[Measuring device readout data]
>>

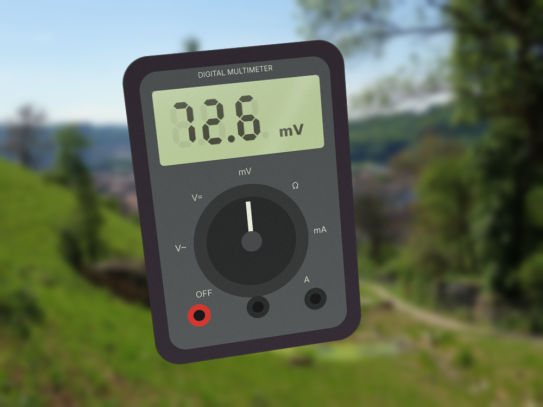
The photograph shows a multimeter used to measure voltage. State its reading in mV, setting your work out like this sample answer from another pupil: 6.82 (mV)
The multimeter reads 72.6 (mV)
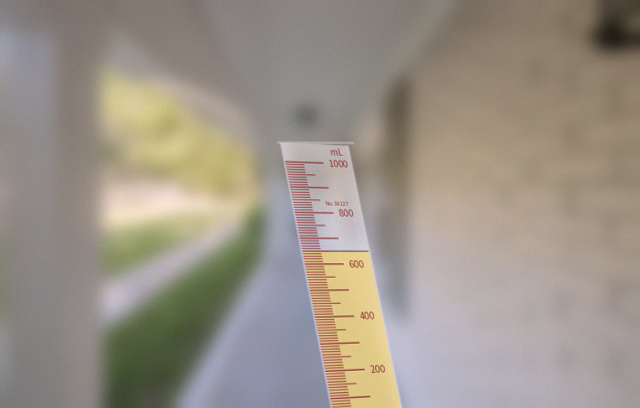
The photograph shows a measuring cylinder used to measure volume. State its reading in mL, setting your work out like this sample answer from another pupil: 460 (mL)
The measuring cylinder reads 650 (mL)
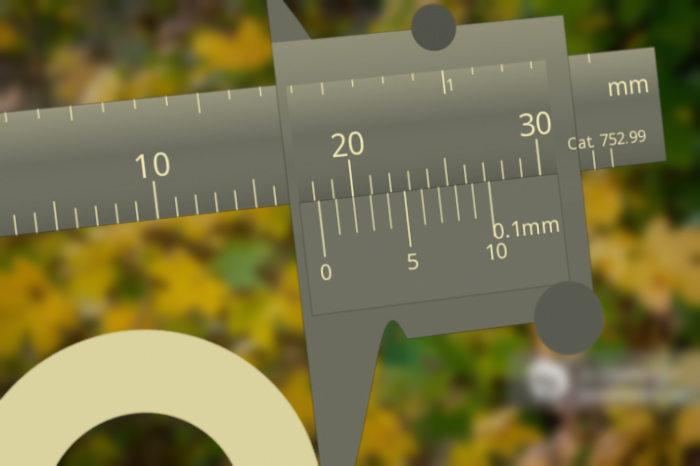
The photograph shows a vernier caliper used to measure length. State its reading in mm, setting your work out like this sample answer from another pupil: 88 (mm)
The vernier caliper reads 18.2 (mm)
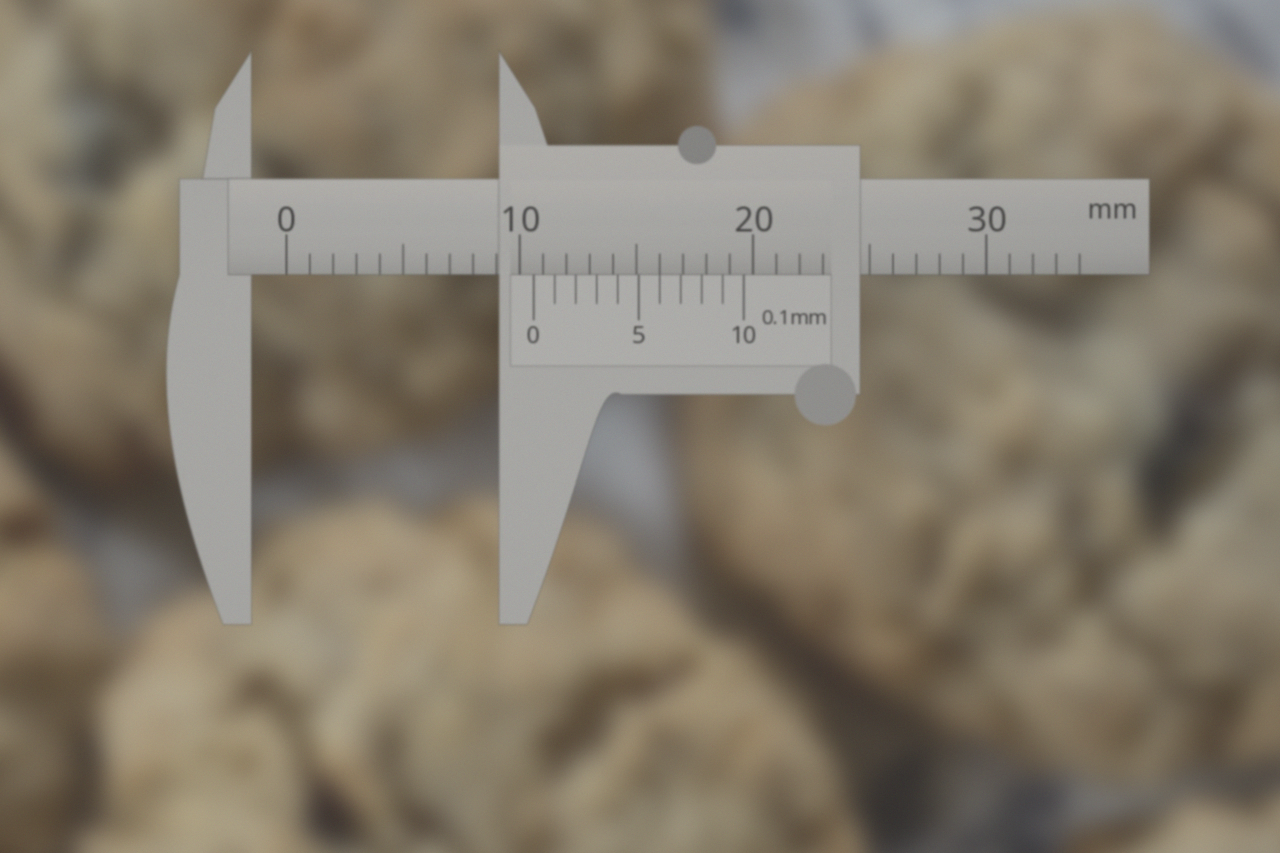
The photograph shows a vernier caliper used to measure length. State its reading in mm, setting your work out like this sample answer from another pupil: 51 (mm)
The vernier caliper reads 10.6 (mm)
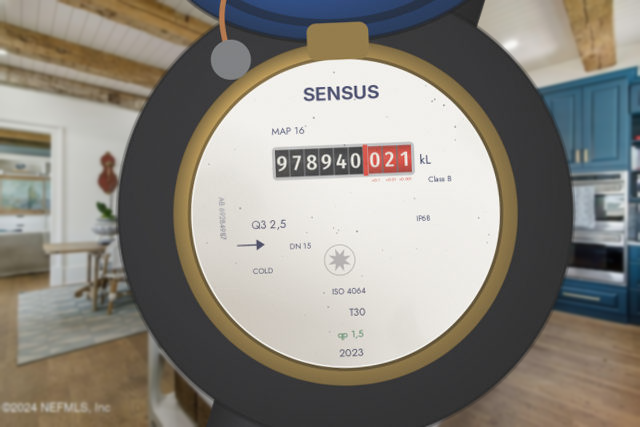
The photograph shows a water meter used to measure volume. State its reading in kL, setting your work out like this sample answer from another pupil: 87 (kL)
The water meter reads 978940.021 (kL)
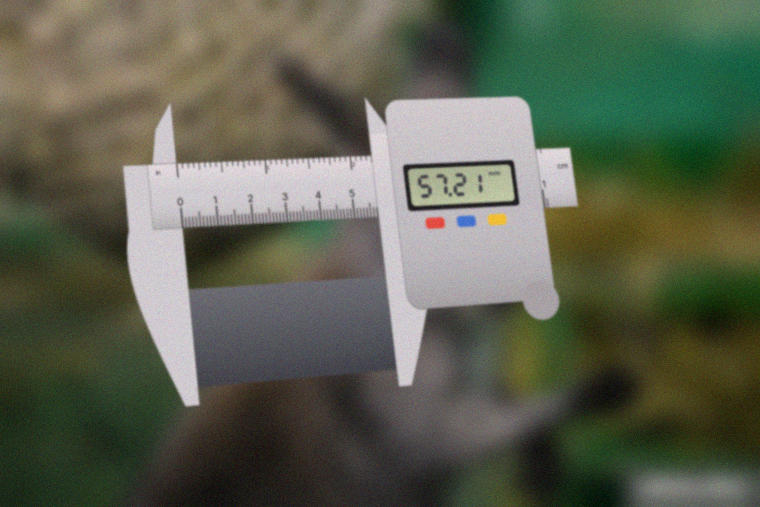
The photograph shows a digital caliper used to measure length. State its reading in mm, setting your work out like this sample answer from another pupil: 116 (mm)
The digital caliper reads 57.21 (mm)
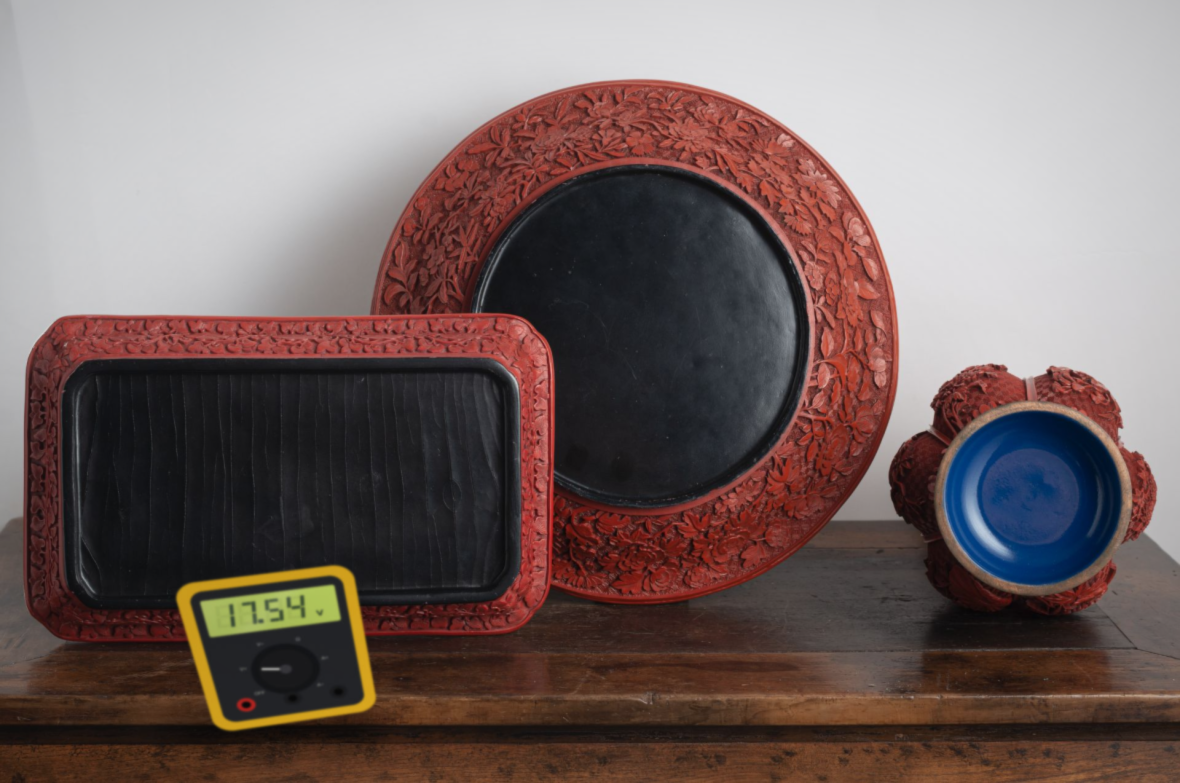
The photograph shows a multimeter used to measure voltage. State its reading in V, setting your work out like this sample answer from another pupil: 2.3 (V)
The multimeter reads 17.54 (V)
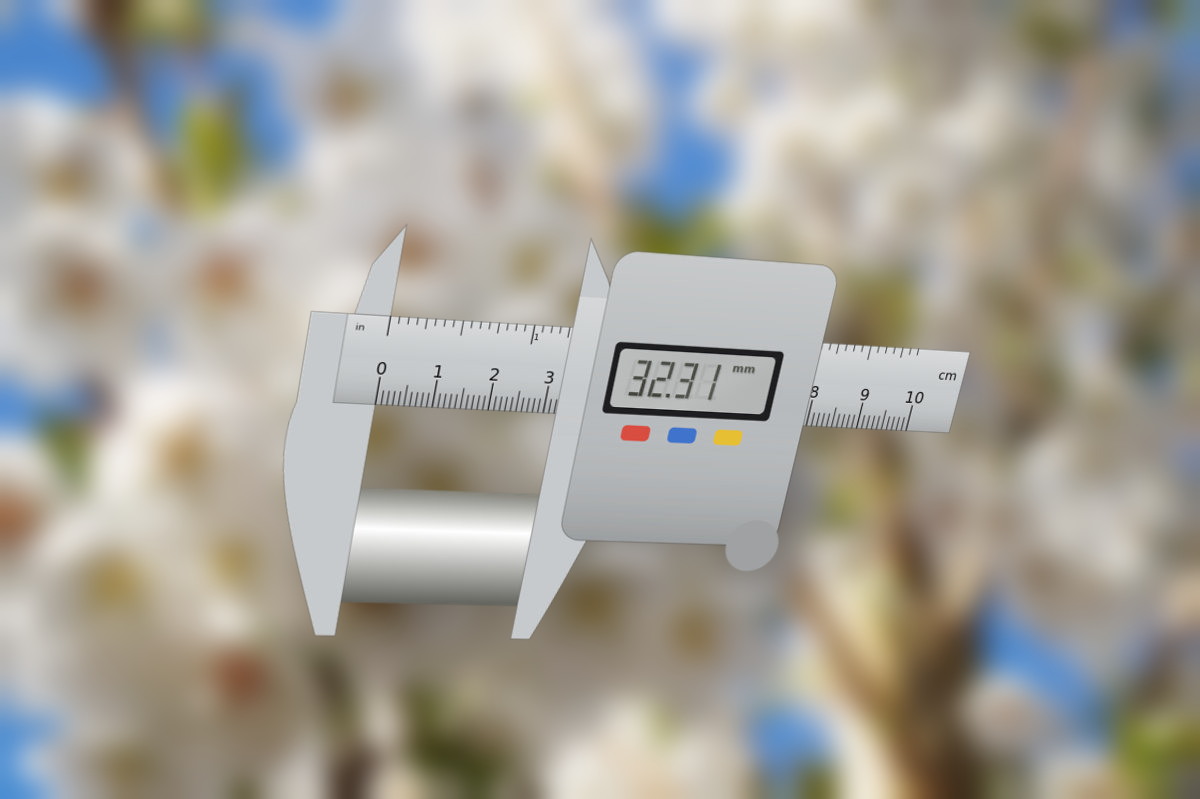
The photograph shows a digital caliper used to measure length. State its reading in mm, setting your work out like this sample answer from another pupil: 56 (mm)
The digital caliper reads 32.31 (mm)
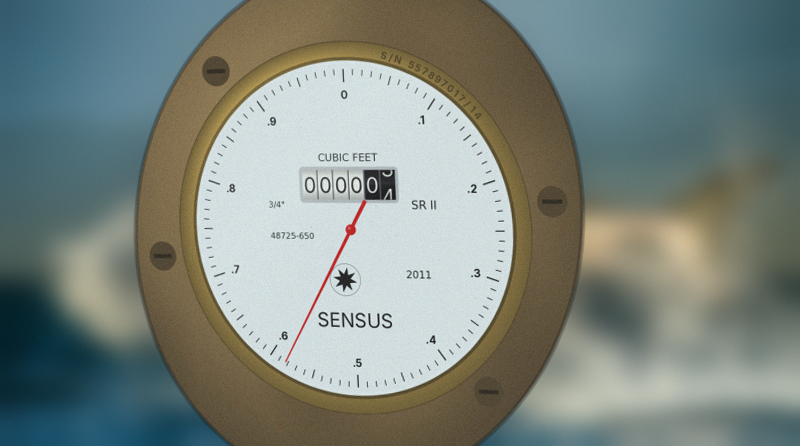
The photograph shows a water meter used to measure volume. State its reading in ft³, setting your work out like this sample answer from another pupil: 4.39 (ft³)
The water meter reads 3.58 (ft³)
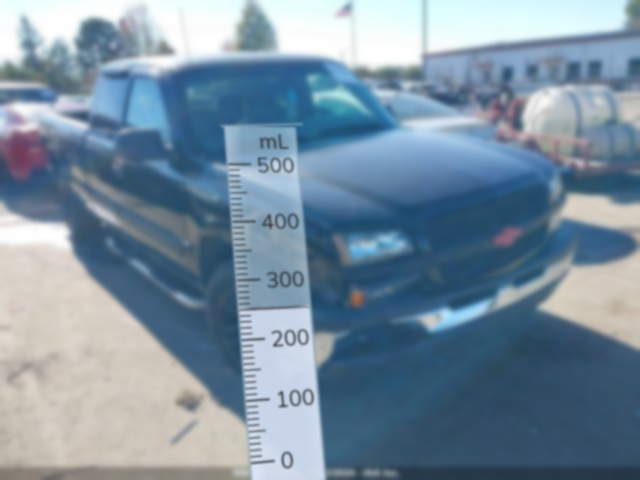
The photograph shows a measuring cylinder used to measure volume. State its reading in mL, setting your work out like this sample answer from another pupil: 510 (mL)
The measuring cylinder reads 250 (mL)
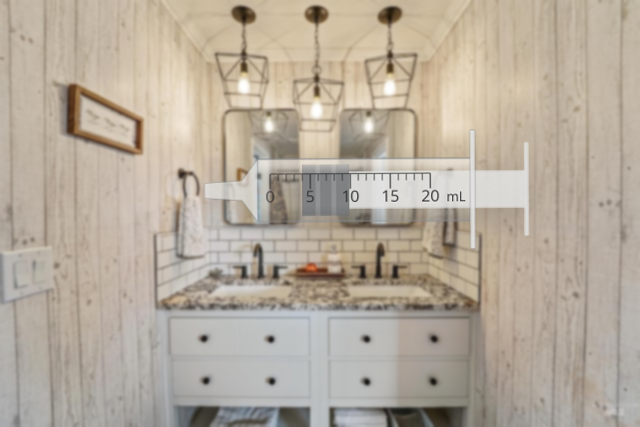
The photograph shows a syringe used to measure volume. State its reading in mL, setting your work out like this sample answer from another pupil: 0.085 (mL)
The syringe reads 4 (mL)
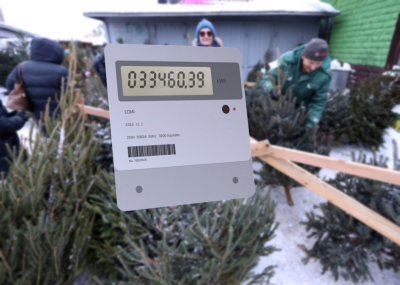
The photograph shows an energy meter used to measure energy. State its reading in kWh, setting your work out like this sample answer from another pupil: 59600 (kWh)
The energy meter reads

<<

[TASK] Rewrite all of the material with every "pupil" changed to "student" and everything else left unchanged. Leave the pictures out of your answer.

[YOUR SOLUTION]
The photograph shows a multimeter used to measure voltage. State its reading in mV, setting your work out like this sample answer from another student: 6.82 (mV)
The multimeter reads 72.6 (mV)
The photograph shows a measuring cylinder used to measure volume. State its reading in mL, setting your work out like this sample answer from another student: 460 (mL)
The measuring cylinder reads 650 (mL)
The photograph shows a vernier caliper used to measure length. State its reading in mm, setting your work out like this sample answer from another student: 88 (mm)
The vernier caliper reads 18.2 (mm)
The photograph shows a vernier caliper used to measure length. State its reading in mm, setting your work out like this sample answer from another student: 51 (mm)
The vernier caliper reads 10.6 (mm)
The photograph shows a water meter used to measure volume. State its reading in kL, setting your work out like this sample answer from another student: 87 (kL)
The water meter reads 978940.021 (kL)
The photograph shows a digital caliper used to measure length. State its reading in mm, setting your work out like this sample answer from another student: 116 (mm)
The digital caliper reads 57.21 (mm)
The photograph shows a multimeter used to measure voltage. State its reading in V, setting your work out like this sample answer from another student: 2.3 (V)
The multimeter reads 17.54 (V)
The photograph shows a digital caliper used to measure length. State its reading in mm, setting your work out like this sample answer from another student: 56 (mm)
The digital caliper reads 32.31 (mm)
The photograph shows a water meter used to measure volume. State its reading in ft³, setting your work out like this sample answer from another student: 4.39 (ft³)
The water meter reads 3.58 (ft³)
The photograph shows a measuring cylinder used to measure volume. State its reading in mL, setting your work out like this sample answer from another student: 510 (mL)
The measuring cylinder reads 250 (mL)
The photograph shows a syringe used to measure volume. State its reading in mL, setting your work out like this sample answer from another student: 0.085 (mL)
The syringe reads 4 (mL)
The photograph shows an energy meter used to measure energy. State its reading in kWh, setting your work out like this sample answer from another student: 59600 (kWh)
The energy meter reads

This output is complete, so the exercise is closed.